As preliminary to the objection urged against this complaint, it is proper to say that it is the duty of the master to use ordinary care and diligence to provide safe working places and safe machinery and appliances for his employees, the neglect of which is an actionable wrong, and he can not absolve himself from liability by delegating such duty to another.
It is not only the duty of the master to exercise reasonable care to furnish his employee with a safe place to work and safe machinery, but it is his further duty to exercise a reasonable supervision over it, and to exercise ordinary care in keeping it safe for the use of his servant. Nordyke & Marmon Co. v. Van Sant, 99 Ind. 188; Indiana Car Co. v. Parker, 100 Ind. 181; Krueger v. Louisville, etc., R. W. Co., 111 Ind. 51; Pennsylvania Co. v. Whitcomb, 111 Ind. 212; Bradbury v. Goodwin, 108 Ind. 286; Lake Shore, etc., R. W. Co. v. McCormick, 74 Ind. 440.
These principles of the law are not disputed by the appellant, but it is earnestly contended that the nature of the defect causing the injury was such that the deceased was *350bound to know of its existence; and, this being so, he is presumed to have taken upon himself the increased risk occasioned by the defect described in the complaint.
It is true that where a servant engages with the master to perform work in a place which such servant knows to be unsafe, or where such place is in such condition that the danger is perfectly apparent, the servant takes upon himself the risk incurred thereby, and is presumed to have contracted with reference to the danger he encounters, and, if injured in the service, he has no right of action against the master. Lake Shore, etc., R. W. Co. v. Stupak, 108 Ind. 1; Griffin v. Ohio, etc., R. W. Co., 124 Ind. 326; Vincennes, etc., Co. v. White, 124 Ind. 376; Rietman v. Stolte, 120 Ind. 314; Indiana, etc., R. W. Co. v. Dailey, 110 Ind. 75.
But in this case it is expressly alleged that the deceased had no knowledge of the existence of the defective tie which caused his injury. There is nothing in the complaint from which it can be inferred that it was any part of his duty to inspect the road, and presumably such duty belonged to those whose business it was to keep the road in repair. Nor is there anything in the complaint from which we can assume that he passed over that portion of the track where the defective tie was found at any time between the date at which it became out of repair and the date of the injury.
In our opinion the complaint states a cause of action, and the court did not err in overruling the demurrer addressed thereto.

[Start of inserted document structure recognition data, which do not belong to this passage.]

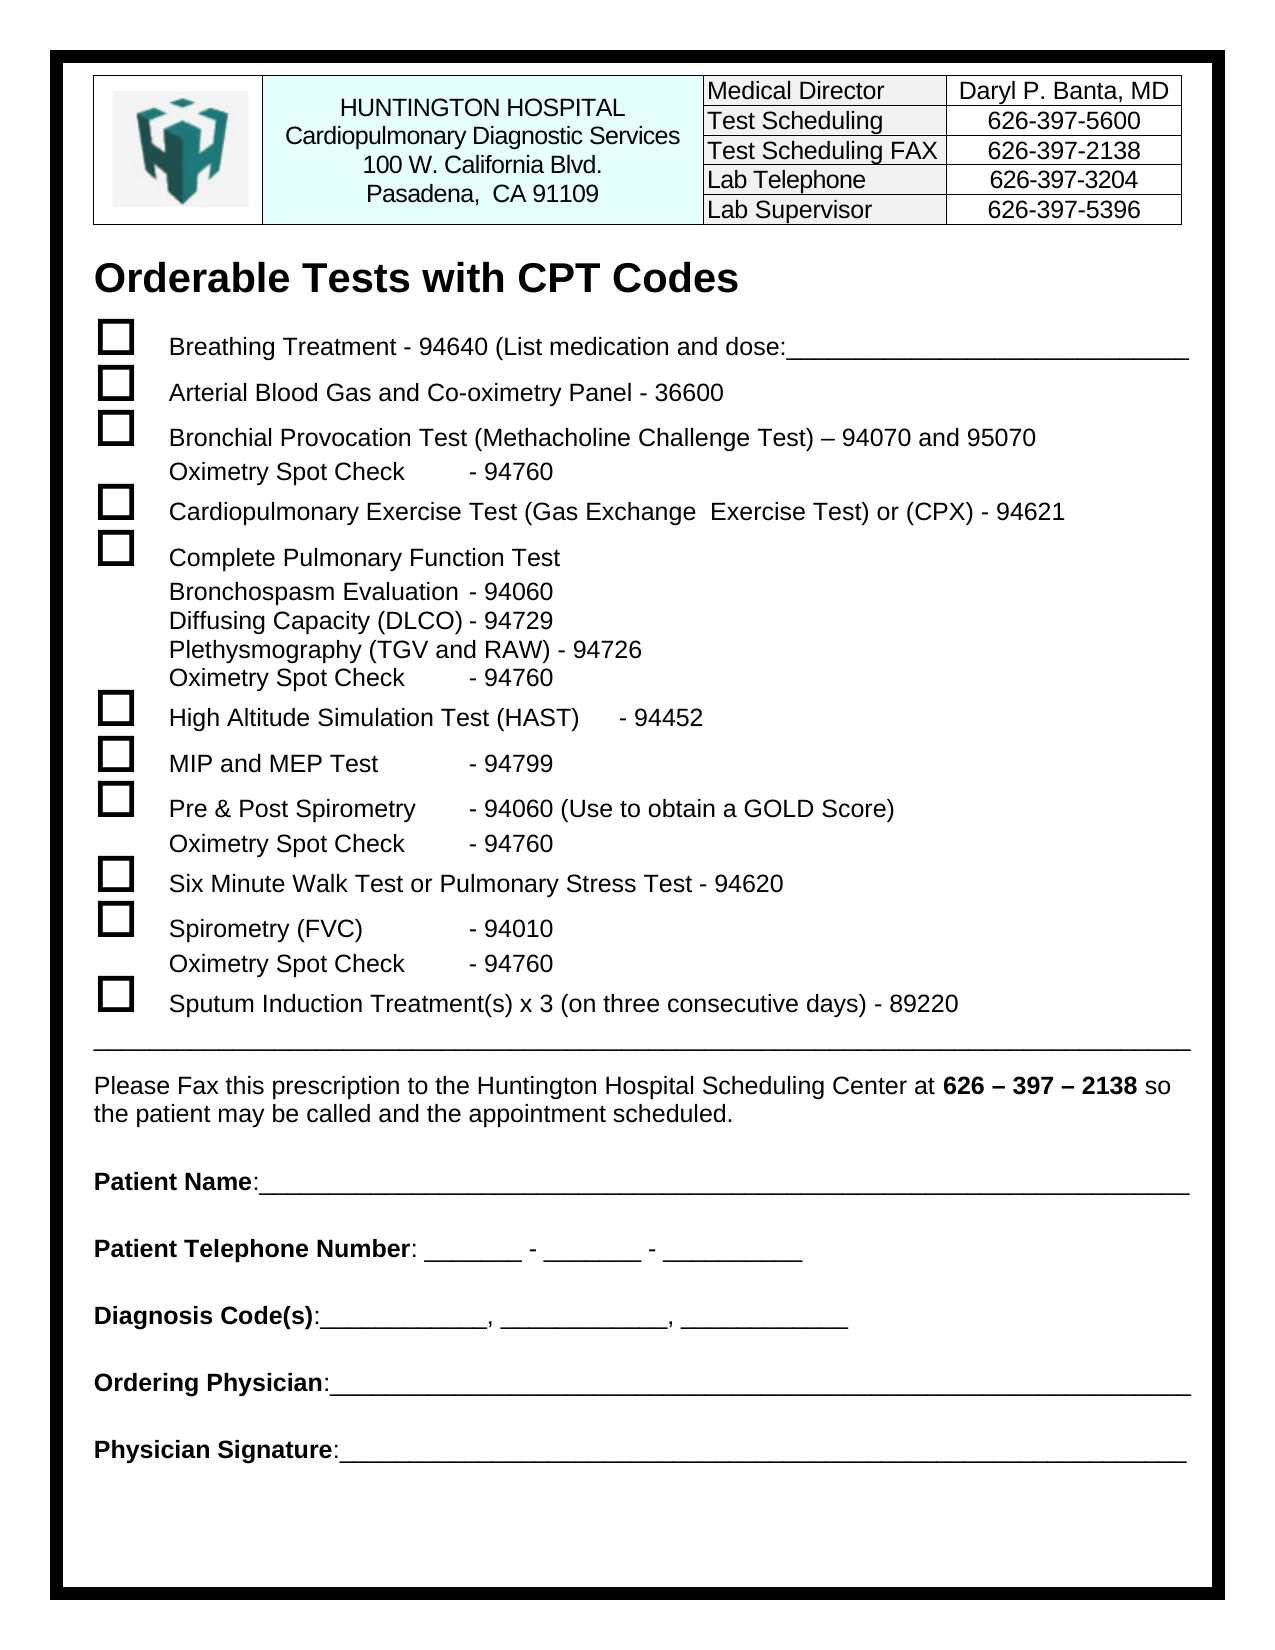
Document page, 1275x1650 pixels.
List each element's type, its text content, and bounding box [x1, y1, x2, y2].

list MIP and MEP Test - 94799 [94, 738, 1200, 783]
list Cardiopulmonary Exercise Test (Gas Exchange Exercise Test) or (CPX) - 94621 [94, 486, 1200, 532]
text _______________________________________________________________________________ [94, 1023, 1200, 1052]
text Ordering Physician:______________________________________________________________ [94, 1368, 1200, 1397]
table_cell Lab Telephone [704, 165, 946, 194]
list Six Minute Walk Test or Pulmonary Stress Test - 94620 [94, 857, 1200, 903]
table_cell 626-397-5396 [947, 195, 1181, 224]
text Physician Signature:_____________________________________________________________ [94, 1435, 1200, 1464]
list Oximetry Spot Check - 94760 [131, 948, 1200, 977]
list Spirometry (FVC) - 94010 [94, 903, 1200, 948]
list Pre & Post Spirometry - 94060 (Use to obtain a GOLD Score) [94, 783, 1200, 829]
text Patient Telephone Number: _______ - _______ - __________ [94, 1234, 1200, 1262]
list High Altitude Simulation Test (HAST) - 94452 [94, 692, 1200, 738]
list Bronchial Provocation Test (Methacholine Challenge Test) – 94070 and 95070 [94, 412, 1200, 457]
table_cell 626-397-3204 [947, 165, 1181, 194]
table_cell Test Scheduling FAX [704, 136, 946, 164]
table_header Medical Director [704, 76, 946, 105]
list Breathing Treatment - 94640 (List medication and dose:_____________________________ [94, 321, 1200, 366]
text Orderable Tests with CPT Codes [94, 254, 1200, 302]
list Oximetry Spot Check - 94760 [131, 663, 1200, 692]
text Diagnosis Code(s):____________, ____________, ____________ [94, 1301, 1200, 1329]
table_cell Lab Supervisor [704, 195, 946, 224]
list Bronchospasm Evaluation - 94060 [131, 577, 1200, 606]
list Oximetry Spot Check - 94760 [131, 457, 1200, 486]
list Complete Pulmonary Function Test [94, 532, 1200, 577]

It is also insisted by the appellant that the evidence in the cause does not sustain the verdict of the jury.
This contention is met by the appellee with the claim that the evidence is not in the record, and that for this reason the objection urged is not before us.
From a return to the writ of certiorari issued out of this court it appears that the long-hand manuscript of the shorthand reporter was not embodied in a bill of exceptions.
A skeleton bill was prepared and signed, leaving a blank *351for the insertion of the long-hand manuscript of the evidence. This did not bring the evidence into the record. It could only be brought into the record by being embodied in a bill of exceptions. Woollen v. Wishmier, 70 Ind. 108; Lowery v. Carver, 104 Ind. 447; Wagoner v. Wilson, 108 Ind. 210; Stone v. Brown, 116 Ind. 78; Colt v. McConnell, 116 Ind. 249; Flint v. Burnell, 116 Ind. 481; Harrell v. Seal, 121 Ind. 193; Pattersons. Churchman, 122 Ind. 379; Ohio, etc., R. W. Co. v. Voight, 122 Ind. 288.
Filed Oct. 7, 1891; petition for a rehearing overruled Feb. 20,1892.The evidence not being in the record, the question as to whether it supports the verdict is not before us.
Judgment affirmed. ✓
Olds, J., took no part in the decision of this cause.